A cabo-verdiana residente em Portugal e que hoje, dia internacional para erradicação da violência contra mulheres e meninas, reuniu mulheres de vários quadrantes sociais e económicas para uma conversa sobre o empoderamento feminino no âmbito da terceira edição do ‘Empodera-te’, reconhece que na maior parte da violência contra a mulher parte do agressor, mas, por vezes, é a mulher que permite a manutenção da situação.

“Eu não tenho experiência nem como vítima de violência e nunca trabalhei nessa área, mas eu falo com pessoas. É que a mulher acha que aquilo é normal, porque ela assistiu na família, conhece alguém que apanha. Ela acha que é normal. Porque ela nunca conheceu outro tipo de amor. Ela nunca viu ou experienciou outro tipo de relação”, disse.

Sara Sarowsky afirmou que mais do que dependência económica, muitas vezes apontada pelas mulheres como a causa para manter-se numa relação abusiva, está a dependência emocional, mental ou psicológica.

“Por isso que trabalhamos todas essas áreas. A inteligência emocional, já não é suficiente. Agora é preciso a gestão emocional, para a pessoa poder gerir as suas emoções, de modo a desvincular-se, a desprender-se, a libertar-se desse domínio. Porque o agressor só bate, porque sabe que a mulher vai aceitar apanhar”, sustentou.
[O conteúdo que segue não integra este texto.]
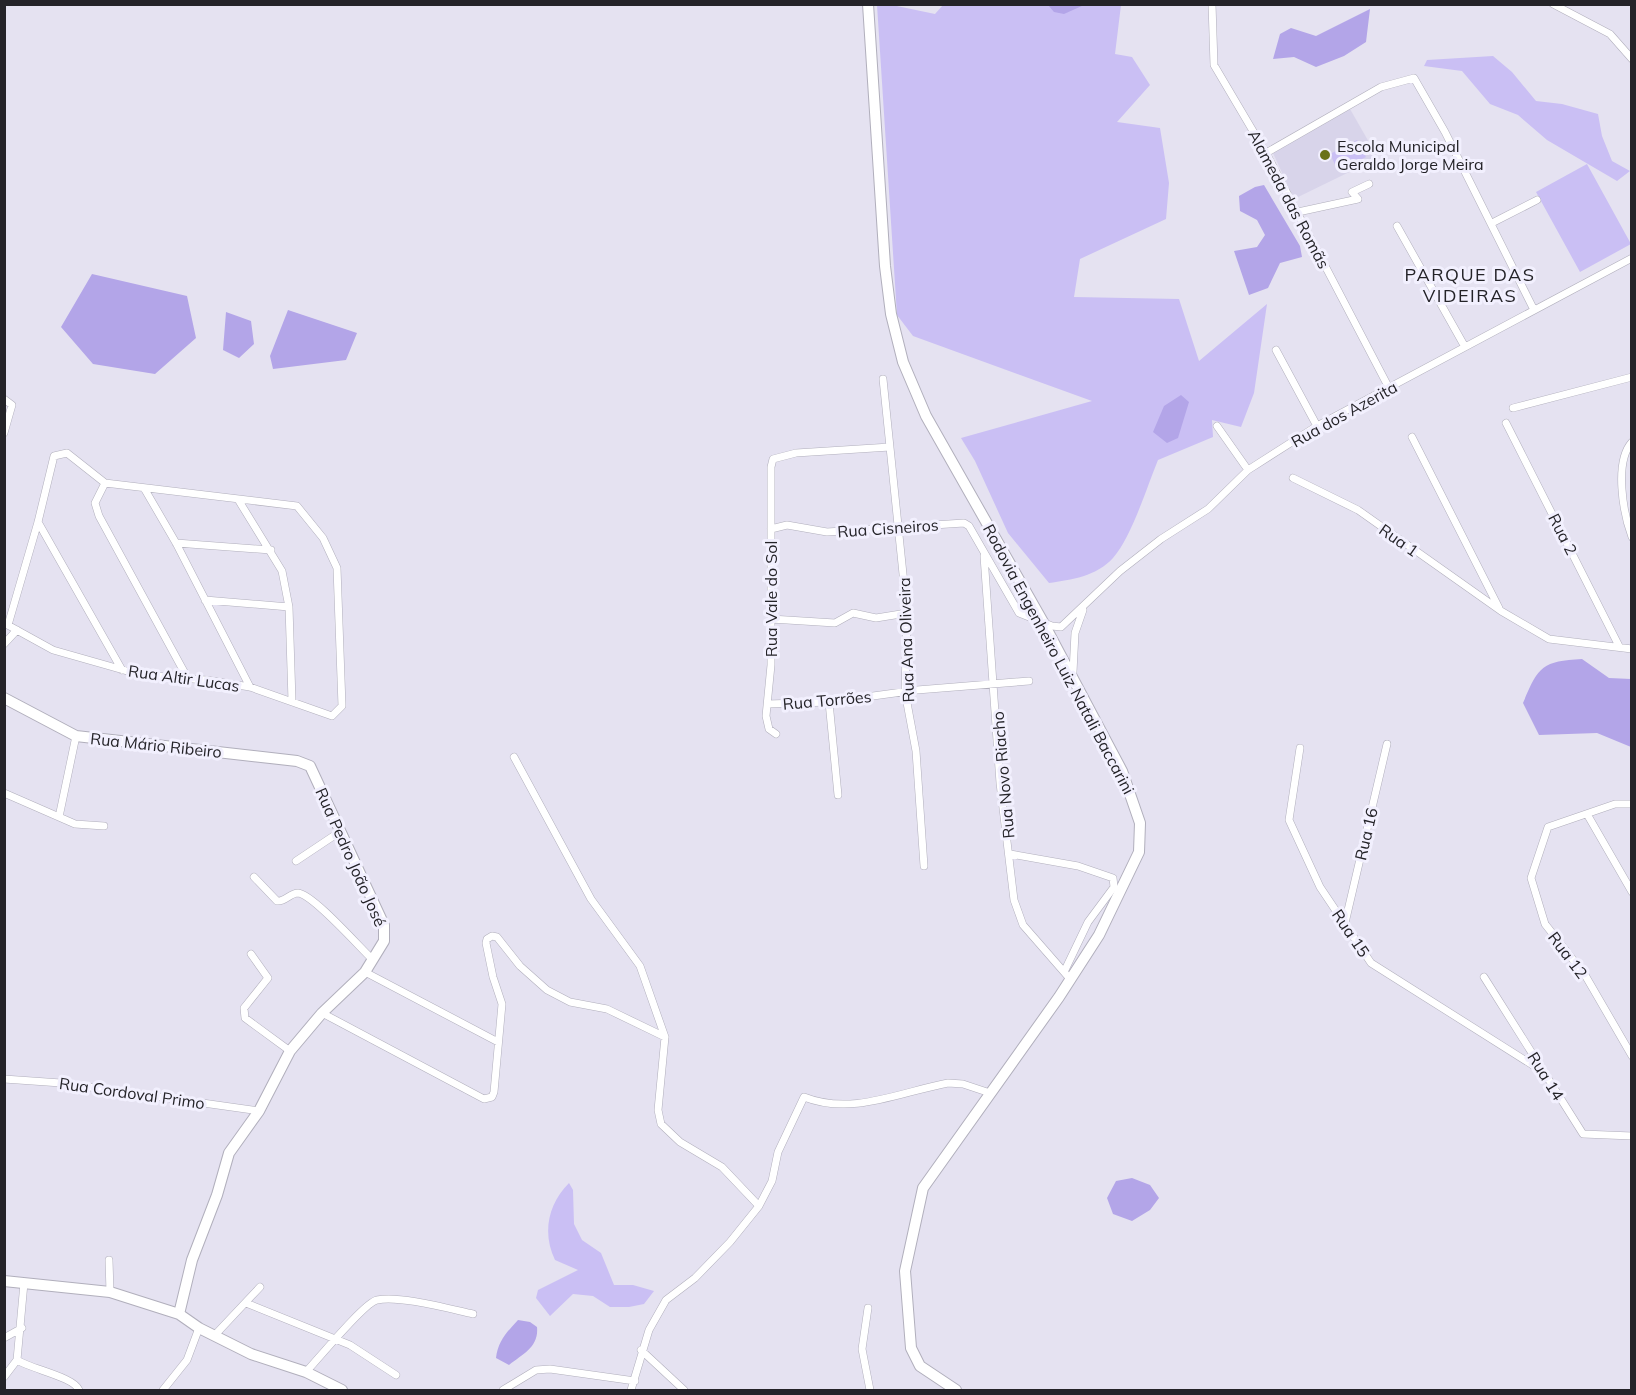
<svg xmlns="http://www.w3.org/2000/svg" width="1636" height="1395" viewBox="0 0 1636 1395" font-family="Mulish,sans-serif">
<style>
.built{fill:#d8d4ea}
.green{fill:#cabff4}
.water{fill:#b3a5e8}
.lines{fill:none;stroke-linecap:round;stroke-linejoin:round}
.street-casing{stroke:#b1afbc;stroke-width:8}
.secondary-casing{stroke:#b1afbc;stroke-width:12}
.street{stroke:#fff;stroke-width:7}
.secondary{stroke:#fff;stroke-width:10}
.poi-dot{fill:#6a7119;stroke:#f2f0fe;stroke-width:2}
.labels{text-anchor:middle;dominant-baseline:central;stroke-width:6;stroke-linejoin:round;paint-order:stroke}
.poi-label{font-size:16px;fill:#242328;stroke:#f2f0fe;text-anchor:start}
.street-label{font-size:16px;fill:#242328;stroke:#f2f0fe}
.neighbourhood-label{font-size:18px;letter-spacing:1.5px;fill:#242328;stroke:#f2f0fe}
</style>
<rect width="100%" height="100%" fill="#e5e2f1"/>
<path class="built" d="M1350,109L1378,158L1294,199L1273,153Z"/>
<path class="green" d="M877,5H892L935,14L943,5H1121L1115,54L1132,57L1150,85L1117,122L1160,128L1169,183L1166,219L1080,259L1074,297L1179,299L1199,361L1267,304L1254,393L1241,427L1212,420L1213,437L1158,460C1147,487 1131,538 1113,558C1097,576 1071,580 1049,583L1008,533L975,461L961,438L1092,401L913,336L897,315Z
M1493,56L1512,72L1536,101L1562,104L1598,114L1602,136L1612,161L1630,171L1617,181L1547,140L1518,115L1490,104L1462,71L1424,66L1427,60Z
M1357,140L1366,157L1338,171L1330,154Z
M1587,164L1631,244L1580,272L1536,192Z
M569,1183L573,1190L574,1224L582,1240L601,1253L614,1285H633L654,1291L644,1304L629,1307H610L593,1296L573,1294L550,1316L536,1298L538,1290L578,1270L555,1260C542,1233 548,1204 569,1183Z"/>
<path class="water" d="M1048,5H1084L1064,14L1054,12Z
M1370,9L1366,42L1344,56L1316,67L1294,57L1273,59L1280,34L1291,28L1316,36Z
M1264,185L1300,246L1302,257L1280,263L1268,288L1249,295L1234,251L1257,247L1265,235L1257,220L1240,211L1239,196L1255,187Z
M92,274L187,296L196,338L155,374L93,364L61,327Z
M288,310L357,333L346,360L273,369L270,356Z
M226,312L251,321L254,344L239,358L223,350Z
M1181,395L1189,402L1178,438L1167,443L1153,432L1164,406Z
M1582,659L1609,678L1631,679V747L1597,733L1539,735L1523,703C1538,667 1542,661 1582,659Z
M1132,1178L1150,1185L1159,1198L1150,1210L1132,1221L1113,1214L1107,1198L1116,1181Z
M518,1320L530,1322L537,1327C539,1347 523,1354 509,1365L496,1358C498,1341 507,1332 518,1320Z"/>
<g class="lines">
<g class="street-casing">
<path id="street" d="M1212,4L1214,65L1266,153L1389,388
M1553,4L1610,34L1632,59
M1266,153L1381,87L1414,78L1445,132L1534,310
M1298,212L1358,199L1352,192L1369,184
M1492,223L1537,200
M1397,226L1465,347
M1276,350L1317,426
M883,379L907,613L905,692L916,751L924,866
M4,399L12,405L4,433
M1513,408L1632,377
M1506,423L1619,646
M1217,426L1248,470
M1412,437L1499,608
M1632,442C1614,462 1623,513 1632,537
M1293,478L1358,510L1501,611L1549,639L1632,649
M105,483L95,503L99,516L188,679
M144,488L176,543L250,687
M239,501L282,571L289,607L292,701
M38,522L122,670
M771,529L787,525L827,532L964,523L969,526L1019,613L1052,626L1061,627L1120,571L1161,539L1208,509L1248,470L1317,426L1632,258
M176,543L271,550
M984,556L1000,783L1014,900L1023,925L1071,980
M205,600L289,607
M771,619L835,623L853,613L876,618L907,613
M4,623L53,650L141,675L206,680L250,687L332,716L342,706L337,568L323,538L297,506L105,483L67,453L54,456L38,522L8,625
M4,644L17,630
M1073,672L1075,633L1083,610
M829,702L838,795
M768,704L829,702L917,690L1029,681
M776,734L769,729L766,716L771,665V467L773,459L796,453L890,447
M1300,748L1289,820L1320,887L1371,963L1542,1071
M514,757L591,899L640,966L665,1037L658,1110L661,1124L680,1142L722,1167L759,1206
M4,793L75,824L104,826
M1632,804H1615L1548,827L1531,878L1545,924L1585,975L1632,1056
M1587,814L1632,892
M59,817L76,736
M1010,854L1078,866L1113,878L1114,887L1088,922L1065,970
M296,861L341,831
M254,877L277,901C285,902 290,893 298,893C313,894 360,948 373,960
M1345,923L1387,744
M251,954L268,978L244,1008L245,1018L290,1051
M365,972L498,1042
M1484,977L1583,1134L1632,1136
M322,1013L484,1099L492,1097L494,1092L502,1004L493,977L486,943L487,939L492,936L497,937L520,966L547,990L570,1002L607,1009L665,1037
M4,1079L61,1083L259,1111
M109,1260L110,1292
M246,1303L350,1345L396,1375
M868,1308L862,1349L870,1390
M214,1336L260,1287
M4,1338L22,1328
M641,1350L684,1390
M17,1360C31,1369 74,1377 79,1390
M306,1372C319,1358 365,1302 377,1300C399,1295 450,1309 473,1314
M4,1377L17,1360L24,1283
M163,1390L187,1360L199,1328
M503,1390L536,1370L550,1369L635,1381
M631,1390L649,1330L666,1300L695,1278L730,1242L759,1206L772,1181L778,1152L804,1097C852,1116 900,1092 948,1083L963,1084L990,1093"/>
</g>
<g class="secondary-casing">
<path id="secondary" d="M868,4L885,266L891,314L903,362L926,416L1043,622L1122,771L1140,823L1139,852L1099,935L1059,997L923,1188L905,1271L911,1348L920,1366L956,1390
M4,698L76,736L297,761L310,766L384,925V941L365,972L322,1013L290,1051L259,1111L229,1153L217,1195L192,1260L179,1314
M4,1281L110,1292L179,1314L199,1328L251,1354L306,1372L342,1390"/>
</g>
<use href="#street" class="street"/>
<use href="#secondary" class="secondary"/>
</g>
<circle class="poi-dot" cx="1325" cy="155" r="6"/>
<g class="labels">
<g class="poi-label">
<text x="1337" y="146">Escola Municipal<tspan x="1337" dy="18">Geraldo Jorge Meira</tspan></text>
</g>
<g class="street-label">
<text transform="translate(1289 199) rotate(62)">Alameda das Romãs</text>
<text transform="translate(1344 414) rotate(-29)">Rua dos Azerita</text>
<text transform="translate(888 528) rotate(-4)">Rua Cisneiros</text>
<text transform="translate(1563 534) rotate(63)">Rua 2</text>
<text transform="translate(1399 540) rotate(35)">Rua 1</text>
<text transform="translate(771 599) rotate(-90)">Rua Vale do Sol</text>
<text transform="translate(906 640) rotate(-92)">Rua Ana Oliveira</text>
<text transform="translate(1059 659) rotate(62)">Rodovia Engenheiro Luiz Natali Baccarini</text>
<text transform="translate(184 678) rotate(8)">Rua Altir Lucas</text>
<text transform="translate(827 700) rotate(-5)">Rua Torrões</text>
<text transform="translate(156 745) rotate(6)">Rua Mário Ribeiro</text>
<text transform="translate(1003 775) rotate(-95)">Rua Novo Riacho</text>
<text transform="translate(1366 834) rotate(-77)">Rua 16</text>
<text transform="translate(351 857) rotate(66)">Rua Pedro João José</text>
<text transform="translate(1351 933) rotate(56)">Rua 15</text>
<text transform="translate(1568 955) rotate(53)">Rua 12</text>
<text transform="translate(1546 1076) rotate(58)">Rua 14</text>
<text transform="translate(132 1093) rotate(8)">Rua Cordoval Primo</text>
</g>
<g class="neighbourhood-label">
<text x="1470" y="274">PARQUE DAS<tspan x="1470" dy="21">VIDEIRAS</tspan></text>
</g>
</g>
<rect width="1636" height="1395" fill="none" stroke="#242328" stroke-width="12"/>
</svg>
O objectivo, alertou, não é revidar, até porque fisicamente, anatomicamente, biologicamente os homens e as mulheres não são iguais e se a mulher agir exactamente igual ao agressor, estará a alimentar a perpetuar a violência.

Por isso mesmo, o ‘Empodera-te’ trabalha assente em quatro pilares para efectivamente empoderar as mulheres, designadamente empoderamento físico (corpo), empoderamento mental (mente), empoderamento espiritual (espírito) e empoderamento emocional (coração)”, explicou a mentora do movimento.

“Damos ferramentas que a conduzam a uma decisão. Mas antes da decisão é a consciencialização. Ela tem que ter consciência do seu valor, da sua capacidade, mas, sobretudo, das opções que ela tem. Quando ela sabe que existe outro tipo de amor, ela começa a consciencializar-se de que existe o melhor. Isso a leva a tomar uma decisão”, explicou.

Segundo a ONU Mulheres, uma em cada três mulheres em todo o mundo passa por situações de violência física ou sexual ao longo da sua vida.

“A violência contra mulheres e raparigas continua a ser uma das violações dos direitos humanos mais prevalentes e generalizadas no mundo. Globalmente, estima-se que 736 milhões de mulheres – quase uma em cada três – foram sujeitas a violência física e/ou sexual por parceiro íntimo, violência sexual por não parceiro, ou ambas, pelo menos uma vez na vida”, indica a ONU a propósito da ocasião.

Em Setembro deste ano, Sara Sarowsky foi galardoada na II Gala Mérito Migrante na categoria “Empreendedora”. O evento é promovido pela Associação Lusofonia Cultura e Cidadania (ALCC) e financiado pelo Alto Comissariado para as Migrações.

Do programa do evento da cidade da Praia, realizado na tarde de hoje, para além da sessão de abertura, que contou com a presença da primeira-dama, Débora Katisa Carvalho, foram realizadas 10 palestras, dois testemunhos, uma actuação de dança e uma de música, seguido de cocktail.

Paralelamente foi realizada uma feira para a exposição, divulgação ou promoção de negócios no feminino.